Les deux-roues choyés. En 2018, seuls 5% des spectateurs sont venus à moto ou scooter. Le Grand Prix souhaite voir cette part augmenter. Un parking bitumé sera réservé aux deux-roues avec un accès direct au circuit et une consigne pour les casques.

Création de nouveaux campings. De nouvelles zones de camping seront ouvertes à proximité du circuit. Ces nouvelles places seront autant de spectateurs qui resteront sur le site durant l’événement et ne viendront pas s’ajouter au trafic quotidien.

Des parkings cloisonnés. Quinze zones de parking seront créés. Chacun sera attribué à l’une des trois voies d’accès. Les spectateurs repartiront par le chemin qu’ils auront emprunté à l’aller sans possibilité de croiser les flux sur les autres routes.

Une signalétique plus importante. Le nombre de panneaux indicateurs sera augmenté de manière significative. Ils seront plus clairs et précis afin de limiter les arrêts auprès des agents de police pour demander un renseignement.

Des routes aménagées. Certains rond-points feront l’objet d’aménagement pour fluidifier le trafic et éviter les croisements. En fin de journée, quelques routes pourront être mises en sens unique sur les deux voies afin de faciliter la circulation et l’évacuation générale.

Une info-traffic. Le Grand Prix de France va développer une application permettant aux spectateurs de bénéficier d’une information en temps réel sur les conditions de route, les temps de trajet, le taux de remplissage des parkings ou le temps pour en sortir.


Six partenaires recherchés

Le GIP du Grand Prix de France de Formule 1 table en 2019 sur un budget équivalent à celui de l’an passé, c’est-à-dire environ 20 millions d’euros de recettes, essentiellement la billetterie, et 16 millions de subventions des partenaires publics dont la Région.
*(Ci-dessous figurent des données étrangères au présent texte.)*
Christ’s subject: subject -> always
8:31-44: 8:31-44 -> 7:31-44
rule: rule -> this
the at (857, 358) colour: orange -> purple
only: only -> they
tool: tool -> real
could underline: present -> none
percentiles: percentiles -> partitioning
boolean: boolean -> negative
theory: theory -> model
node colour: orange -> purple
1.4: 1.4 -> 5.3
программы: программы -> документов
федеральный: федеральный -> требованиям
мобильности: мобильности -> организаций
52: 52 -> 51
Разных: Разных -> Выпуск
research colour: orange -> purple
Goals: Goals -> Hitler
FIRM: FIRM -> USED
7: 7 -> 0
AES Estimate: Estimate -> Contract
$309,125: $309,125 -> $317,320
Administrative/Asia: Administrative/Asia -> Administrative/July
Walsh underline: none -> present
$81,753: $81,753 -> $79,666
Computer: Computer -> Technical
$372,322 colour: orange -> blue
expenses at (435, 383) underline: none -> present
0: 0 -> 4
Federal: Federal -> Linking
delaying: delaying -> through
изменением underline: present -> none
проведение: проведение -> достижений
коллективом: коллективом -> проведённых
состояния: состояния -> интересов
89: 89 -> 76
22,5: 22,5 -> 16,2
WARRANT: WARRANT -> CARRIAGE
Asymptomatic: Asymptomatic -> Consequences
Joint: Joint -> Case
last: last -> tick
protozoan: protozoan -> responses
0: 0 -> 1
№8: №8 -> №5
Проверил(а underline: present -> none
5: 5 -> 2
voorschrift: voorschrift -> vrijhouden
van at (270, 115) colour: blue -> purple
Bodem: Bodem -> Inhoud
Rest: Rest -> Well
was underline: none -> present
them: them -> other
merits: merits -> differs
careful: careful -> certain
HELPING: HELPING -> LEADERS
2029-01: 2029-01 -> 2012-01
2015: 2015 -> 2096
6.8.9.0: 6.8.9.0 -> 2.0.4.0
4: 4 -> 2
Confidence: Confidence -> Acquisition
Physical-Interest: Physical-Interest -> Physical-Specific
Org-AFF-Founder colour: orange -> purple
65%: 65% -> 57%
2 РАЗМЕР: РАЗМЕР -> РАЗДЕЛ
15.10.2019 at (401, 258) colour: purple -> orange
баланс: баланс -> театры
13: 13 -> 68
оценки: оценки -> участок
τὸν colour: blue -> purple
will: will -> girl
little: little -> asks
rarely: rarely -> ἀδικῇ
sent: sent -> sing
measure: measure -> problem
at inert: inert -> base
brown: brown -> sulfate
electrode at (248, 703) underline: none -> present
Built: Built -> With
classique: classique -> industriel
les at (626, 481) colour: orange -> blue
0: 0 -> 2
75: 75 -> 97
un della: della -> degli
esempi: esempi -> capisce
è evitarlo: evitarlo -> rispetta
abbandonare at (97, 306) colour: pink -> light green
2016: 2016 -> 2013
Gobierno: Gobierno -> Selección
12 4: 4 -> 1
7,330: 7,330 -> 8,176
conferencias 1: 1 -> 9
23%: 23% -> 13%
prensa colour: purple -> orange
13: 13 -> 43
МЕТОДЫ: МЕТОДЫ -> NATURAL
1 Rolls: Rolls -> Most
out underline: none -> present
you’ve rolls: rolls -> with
Le coût de l’événement s’élève à 35 millions d’euros. Les organisateurs, dont l’objectif est de réduire les charges, espèrent quelques recettes supplémentaires grâce aux hospitalités et des partenaires privés nationaux. Six marques pourront s’associer à l’événement. Ticket d’entrée à 100.000 euros, mais le tarif pourra monter à 1 million d’euros selon les prestations proposées.